For this reason, orthodox Christians of all groups and denominations have historically celebrated Easter. Why was Jesus Christ’s resurrection so significant?
For one thing, it proved Him to be the Messiah. Most Jews at the time believed in a coming Messiah, the great Redeemer of Israel, as the Old Testament had predicted; but, like most Jews today, they did not believe that Jesus Christ was that Messiah. This is one main reason why they cooperated with the Romans in crucifying Him. But a minority of Jews, and increasingly many Gentiles, correctly identified Jesus Christ as the Messiah. This is just what Jesus Himself taught about Himself. Jesus Christ’s resurrection verified his messianic claims. He had predicted that He would rise from the grave, and His resurrection validated His messiahship.
Second, Christ’s resurrection signaled His triumph over Satan, sin, and death. In the Garden of Eden, God had threatened death to Adam as a penalty for sin. Paul taught that the “wages [payment] of sin is death.” Christ came into the world to put away sin. In His death, Jesus Christ paid the penalty for man’s sin. He was a sacrifice, or substitute, for sinners. In this way, he paid for their sins. He released the stranglehold by which sin gripped mankind. His resurrection was both a proof and a continuation of this victory over sin. Death did not have power over Him, because He had defeated sin, which gave death its power. He had to die in order to pay the penalty for sin; but He could not remain dead, because He had destroyed the power of sin in His very death.
Third, our Lord’s resurrection was the initial phase of His present exaltation. This is made abundantly clear in the apostle Peter’s message in Acts chapter 2. God demonstrated Jesus Christ’s Lordship when he raised His Son from the dead. Christ ascended into heaven and presently sits on the right hand of God the Father. Here he reigns as a Sovereign. The German theologian Wolfhart Pannenberg has suggested that Christ’s resurrection secures the universalism of the Faith. In the Old Testament, godly religion was limited largely to faithful Jews. As a result of Christ’s death and resurrection, however, all races and nationalities can now come into the Faith, if they trust in Jesus Christ as their Savior and Lord. There is no longer a special place for race or nationality.
Christ is not only Savior; He is also Lord. And He can be Savior precisely because He is Lord. Man’s only eternal hope is salvation in Jesus Christ, the resurrected, living Savior and Lord. He reigns presently over the entire earth. All those who place faith in him are translated into His spiritual kingdom.

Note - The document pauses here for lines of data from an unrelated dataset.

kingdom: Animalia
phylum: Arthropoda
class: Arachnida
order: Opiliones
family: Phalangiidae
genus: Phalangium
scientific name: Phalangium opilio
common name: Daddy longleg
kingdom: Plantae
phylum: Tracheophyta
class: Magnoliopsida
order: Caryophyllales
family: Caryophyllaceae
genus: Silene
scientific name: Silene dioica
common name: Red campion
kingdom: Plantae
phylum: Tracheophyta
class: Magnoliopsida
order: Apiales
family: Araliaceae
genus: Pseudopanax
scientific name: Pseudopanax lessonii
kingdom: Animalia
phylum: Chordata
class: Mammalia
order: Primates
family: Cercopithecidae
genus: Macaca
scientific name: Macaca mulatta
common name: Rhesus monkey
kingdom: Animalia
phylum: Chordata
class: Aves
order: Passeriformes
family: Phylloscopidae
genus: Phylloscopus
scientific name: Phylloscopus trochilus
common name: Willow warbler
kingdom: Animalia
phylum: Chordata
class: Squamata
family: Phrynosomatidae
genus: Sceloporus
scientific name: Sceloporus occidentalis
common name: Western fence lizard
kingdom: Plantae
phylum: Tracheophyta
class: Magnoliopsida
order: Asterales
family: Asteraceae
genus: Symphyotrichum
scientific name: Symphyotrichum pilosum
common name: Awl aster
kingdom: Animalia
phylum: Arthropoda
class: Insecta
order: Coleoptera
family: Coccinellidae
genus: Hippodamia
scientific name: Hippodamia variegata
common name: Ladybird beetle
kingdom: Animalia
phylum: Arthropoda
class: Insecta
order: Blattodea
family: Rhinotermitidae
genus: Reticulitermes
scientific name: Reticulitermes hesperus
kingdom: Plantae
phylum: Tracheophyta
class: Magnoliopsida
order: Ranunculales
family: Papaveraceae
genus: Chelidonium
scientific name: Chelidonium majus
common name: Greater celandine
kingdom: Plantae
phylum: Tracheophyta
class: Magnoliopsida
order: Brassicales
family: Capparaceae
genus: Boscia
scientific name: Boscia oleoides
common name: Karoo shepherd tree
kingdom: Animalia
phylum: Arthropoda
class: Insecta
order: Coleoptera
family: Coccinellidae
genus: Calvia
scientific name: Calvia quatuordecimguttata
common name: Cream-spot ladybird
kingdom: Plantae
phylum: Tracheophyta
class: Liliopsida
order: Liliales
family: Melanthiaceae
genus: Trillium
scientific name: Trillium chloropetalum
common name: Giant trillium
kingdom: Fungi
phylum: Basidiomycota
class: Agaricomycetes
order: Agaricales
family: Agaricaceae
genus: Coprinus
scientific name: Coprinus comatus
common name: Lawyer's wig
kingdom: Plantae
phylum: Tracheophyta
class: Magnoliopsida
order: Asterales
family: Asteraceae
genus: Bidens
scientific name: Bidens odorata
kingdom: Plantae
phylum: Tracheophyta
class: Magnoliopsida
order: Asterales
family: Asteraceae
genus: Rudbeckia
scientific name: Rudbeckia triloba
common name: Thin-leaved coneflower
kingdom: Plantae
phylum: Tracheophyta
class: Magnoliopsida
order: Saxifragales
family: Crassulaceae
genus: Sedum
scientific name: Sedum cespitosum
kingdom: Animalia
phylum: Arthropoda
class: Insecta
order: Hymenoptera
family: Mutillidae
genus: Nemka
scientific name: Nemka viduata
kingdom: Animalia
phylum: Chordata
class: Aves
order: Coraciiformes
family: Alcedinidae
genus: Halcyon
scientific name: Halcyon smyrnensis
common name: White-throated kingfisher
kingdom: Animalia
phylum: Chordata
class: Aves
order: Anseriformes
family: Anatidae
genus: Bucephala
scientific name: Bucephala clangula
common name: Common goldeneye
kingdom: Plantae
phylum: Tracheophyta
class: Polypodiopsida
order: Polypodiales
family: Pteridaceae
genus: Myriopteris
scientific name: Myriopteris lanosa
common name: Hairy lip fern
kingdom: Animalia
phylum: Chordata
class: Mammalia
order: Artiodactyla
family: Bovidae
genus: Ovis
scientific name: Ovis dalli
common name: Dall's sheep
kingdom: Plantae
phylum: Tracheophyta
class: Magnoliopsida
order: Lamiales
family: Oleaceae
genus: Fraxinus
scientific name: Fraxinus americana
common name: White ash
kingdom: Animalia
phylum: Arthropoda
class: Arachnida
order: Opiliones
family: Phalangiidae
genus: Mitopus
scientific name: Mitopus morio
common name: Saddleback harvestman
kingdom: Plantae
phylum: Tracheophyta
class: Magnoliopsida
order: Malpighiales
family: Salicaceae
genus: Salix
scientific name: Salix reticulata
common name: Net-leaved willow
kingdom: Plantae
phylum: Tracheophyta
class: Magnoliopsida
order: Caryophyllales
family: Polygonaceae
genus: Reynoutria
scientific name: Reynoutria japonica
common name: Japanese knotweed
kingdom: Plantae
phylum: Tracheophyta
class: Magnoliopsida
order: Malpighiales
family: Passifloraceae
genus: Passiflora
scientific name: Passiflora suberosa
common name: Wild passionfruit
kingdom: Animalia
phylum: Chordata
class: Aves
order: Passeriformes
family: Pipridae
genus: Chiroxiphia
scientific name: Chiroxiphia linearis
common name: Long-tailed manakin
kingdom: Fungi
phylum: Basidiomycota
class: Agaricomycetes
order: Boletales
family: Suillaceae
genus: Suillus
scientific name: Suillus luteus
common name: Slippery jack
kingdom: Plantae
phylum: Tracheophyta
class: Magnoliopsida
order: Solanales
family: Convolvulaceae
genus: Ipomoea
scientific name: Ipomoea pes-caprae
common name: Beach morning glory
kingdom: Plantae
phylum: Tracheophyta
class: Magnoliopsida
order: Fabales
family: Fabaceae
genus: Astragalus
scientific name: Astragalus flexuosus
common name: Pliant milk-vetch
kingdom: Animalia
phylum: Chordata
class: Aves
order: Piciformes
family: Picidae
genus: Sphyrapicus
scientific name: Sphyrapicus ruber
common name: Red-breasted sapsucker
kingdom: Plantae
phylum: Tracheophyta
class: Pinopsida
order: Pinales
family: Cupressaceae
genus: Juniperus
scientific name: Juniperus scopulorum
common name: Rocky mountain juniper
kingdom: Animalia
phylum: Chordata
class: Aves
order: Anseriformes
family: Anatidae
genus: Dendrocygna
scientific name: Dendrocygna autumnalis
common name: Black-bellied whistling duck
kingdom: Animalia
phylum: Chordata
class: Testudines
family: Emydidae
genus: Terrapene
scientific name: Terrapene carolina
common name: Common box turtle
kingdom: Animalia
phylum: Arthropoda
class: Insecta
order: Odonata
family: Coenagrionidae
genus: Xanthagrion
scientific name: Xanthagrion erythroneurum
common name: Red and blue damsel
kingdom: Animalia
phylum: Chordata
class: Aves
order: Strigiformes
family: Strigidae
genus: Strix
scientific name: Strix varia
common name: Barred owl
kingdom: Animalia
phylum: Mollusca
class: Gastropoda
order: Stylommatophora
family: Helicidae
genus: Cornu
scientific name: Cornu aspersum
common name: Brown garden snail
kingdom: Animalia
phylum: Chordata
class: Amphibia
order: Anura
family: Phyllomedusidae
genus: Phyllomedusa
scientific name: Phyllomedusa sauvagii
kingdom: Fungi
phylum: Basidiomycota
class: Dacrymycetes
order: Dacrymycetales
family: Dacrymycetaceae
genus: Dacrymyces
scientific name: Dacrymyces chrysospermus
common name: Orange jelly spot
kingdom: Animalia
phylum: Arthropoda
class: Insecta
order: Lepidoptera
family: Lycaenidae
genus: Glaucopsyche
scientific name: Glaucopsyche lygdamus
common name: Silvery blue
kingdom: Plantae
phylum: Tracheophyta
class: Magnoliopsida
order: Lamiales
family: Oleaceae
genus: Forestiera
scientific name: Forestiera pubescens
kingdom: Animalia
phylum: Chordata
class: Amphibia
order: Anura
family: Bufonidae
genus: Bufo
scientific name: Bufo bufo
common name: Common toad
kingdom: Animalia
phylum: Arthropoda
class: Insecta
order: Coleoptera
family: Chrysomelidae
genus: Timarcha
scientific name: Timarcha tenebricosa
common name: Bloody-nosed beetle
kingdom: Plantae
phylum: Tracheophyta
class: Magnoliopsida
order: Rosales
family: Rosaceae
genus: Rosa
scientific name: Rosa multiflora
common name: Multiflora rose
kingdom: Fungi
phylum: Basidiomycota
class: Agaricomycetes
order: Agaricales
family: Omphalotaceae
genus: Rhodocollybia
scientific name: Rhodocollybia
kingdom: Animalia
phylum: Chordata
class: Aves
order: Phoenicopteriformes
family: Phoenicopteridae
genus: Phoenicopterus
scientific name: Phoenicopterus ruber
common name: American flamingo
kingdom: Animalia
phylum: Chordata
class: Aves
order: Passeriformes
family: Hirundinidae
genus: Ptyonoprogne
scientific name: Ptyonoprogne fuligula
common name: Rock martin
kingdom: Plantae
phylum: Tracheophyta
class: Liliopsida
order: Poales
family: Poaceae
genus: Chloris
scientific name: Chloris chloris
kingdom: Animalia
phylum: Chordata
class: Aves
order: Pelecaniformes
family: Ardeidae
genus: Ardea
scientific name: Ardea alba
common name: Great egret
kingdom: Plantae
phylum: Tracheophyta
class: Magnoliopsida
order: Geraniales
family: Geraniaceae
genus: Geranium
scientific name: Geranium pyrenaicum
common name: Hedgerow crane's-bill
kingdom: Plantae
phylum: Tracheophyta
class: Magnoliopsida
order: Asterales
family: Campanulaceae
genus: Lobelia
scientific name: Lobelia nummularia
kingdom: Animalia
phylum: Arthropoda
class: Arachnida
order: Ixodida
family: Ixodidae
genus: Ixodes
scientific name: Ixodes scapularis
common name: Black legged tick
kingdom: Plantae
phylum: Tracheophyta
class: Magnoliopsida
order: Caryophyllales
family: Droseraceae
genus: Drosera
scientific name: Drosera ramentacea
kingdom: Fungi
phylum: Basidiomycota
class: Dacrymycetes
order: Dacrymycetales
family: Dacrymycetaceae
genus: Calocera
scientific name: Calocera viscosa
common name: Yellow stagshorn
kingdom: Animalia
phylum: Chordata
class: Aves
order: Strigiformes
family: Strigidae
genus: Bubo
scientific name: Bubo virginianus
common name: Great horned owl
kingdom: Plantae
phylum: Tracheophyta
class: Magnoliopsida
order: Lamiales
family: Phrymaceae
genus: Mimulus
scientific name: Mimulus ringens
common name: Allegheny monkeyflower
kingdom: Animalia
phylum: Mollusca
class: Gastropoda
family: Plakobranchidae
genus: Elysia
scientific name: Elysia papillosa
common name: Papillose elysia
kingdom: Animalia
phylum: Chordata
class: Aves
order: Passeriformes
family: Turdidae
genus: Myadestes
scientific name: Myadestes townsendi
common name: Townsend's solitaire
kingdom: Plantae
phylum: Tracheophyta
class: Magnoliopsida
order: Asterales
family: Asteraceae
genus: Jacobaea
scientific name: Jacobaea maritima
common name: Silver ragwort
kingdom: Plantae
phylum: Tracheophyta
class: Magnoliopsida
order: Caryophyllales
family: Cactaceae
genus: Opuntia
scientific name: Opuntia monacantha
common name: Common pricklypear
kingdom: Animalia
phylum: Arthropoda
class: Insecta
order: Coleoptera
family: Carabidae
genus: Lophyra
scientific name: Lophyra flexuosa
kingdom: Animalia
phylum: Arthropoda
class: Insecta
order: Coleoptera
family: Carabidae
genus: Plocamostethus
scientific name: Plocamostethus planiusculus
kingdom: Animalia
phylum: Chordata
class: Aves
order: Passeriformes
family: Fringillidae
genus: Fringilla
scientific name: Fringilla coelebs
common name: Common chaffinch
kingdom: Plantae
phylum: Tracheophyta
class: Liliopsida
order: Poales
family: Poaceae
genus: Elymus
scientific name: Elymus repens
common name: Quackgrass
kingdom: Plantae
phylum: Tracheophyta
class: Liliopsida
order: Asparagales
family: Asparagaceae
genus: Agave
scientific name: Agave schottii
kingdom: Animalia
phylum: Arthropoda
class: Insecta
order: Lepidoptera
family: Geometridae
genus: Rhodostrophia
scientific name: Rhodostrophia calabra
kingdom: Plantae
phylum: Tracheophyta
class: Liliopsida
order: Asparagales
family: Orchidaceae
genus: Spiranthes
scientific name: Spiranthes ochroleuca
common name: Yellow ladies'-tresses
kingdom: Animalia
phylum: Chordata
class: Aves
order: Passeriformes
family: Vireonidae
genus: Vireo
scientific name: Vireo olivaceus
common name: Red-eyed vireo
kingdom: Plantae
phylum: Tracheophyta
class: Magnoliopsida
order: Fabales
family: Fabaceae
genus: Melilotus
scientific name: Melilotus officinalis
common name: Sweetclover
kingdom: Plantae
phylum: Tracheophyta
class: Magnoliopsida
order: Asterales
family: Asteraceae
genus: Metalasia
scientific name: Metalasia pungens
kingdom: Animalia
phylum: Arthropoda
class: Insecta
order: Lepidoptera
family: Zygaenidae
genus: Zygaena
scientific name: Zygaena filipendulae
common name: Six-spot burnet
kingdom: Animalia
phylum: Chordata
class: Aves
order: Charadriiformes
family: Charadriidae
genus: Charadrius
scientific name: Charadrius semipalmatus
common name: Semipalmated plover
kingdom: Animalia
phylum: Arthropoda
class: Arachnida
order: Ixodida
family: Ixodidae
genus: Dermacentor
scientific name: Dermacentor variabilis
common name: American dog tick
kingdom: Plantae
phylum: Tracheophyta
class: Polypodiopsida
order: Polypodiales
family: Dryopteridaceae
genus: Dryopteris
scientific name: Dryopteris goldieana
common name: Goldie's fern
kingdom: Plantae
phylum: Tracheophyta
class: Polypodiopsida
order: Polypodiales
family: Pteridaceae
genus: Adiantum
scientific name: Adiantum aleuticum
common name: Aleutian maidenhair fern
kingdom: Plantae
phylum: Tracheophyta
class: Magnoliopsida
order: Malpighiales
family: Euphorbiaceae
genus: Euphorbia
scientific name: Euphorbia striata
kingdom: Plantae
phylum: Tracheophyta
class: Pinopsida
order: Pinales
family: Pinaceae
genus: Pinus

This kingdom is not just heavenly. It has drastic implications for the present life. Our Lord’s goal is not simply to prepare man for heaven, but to progressively redeem man and the rest of His creation. Paul tells us that Christ will reign upon His throne until all of His enemies are subdued. This is not some sort of utopian political program, but the spiritual work of the Gospel in the hearts of redeemed man. Jesus Christ subdues man not by the power of the sword or guns, but by the gentle, loving power of the gospel. This re-orients men’s present lives, and little by little they re-orient society itself. This a chief work of the present, resurrected Christ. It is not limited to a future heavenly home for the redeemed (blessed though this is), but it is a work of present redemption of cosmic scope.
These things, and much more, we Christians celebrate this Easter.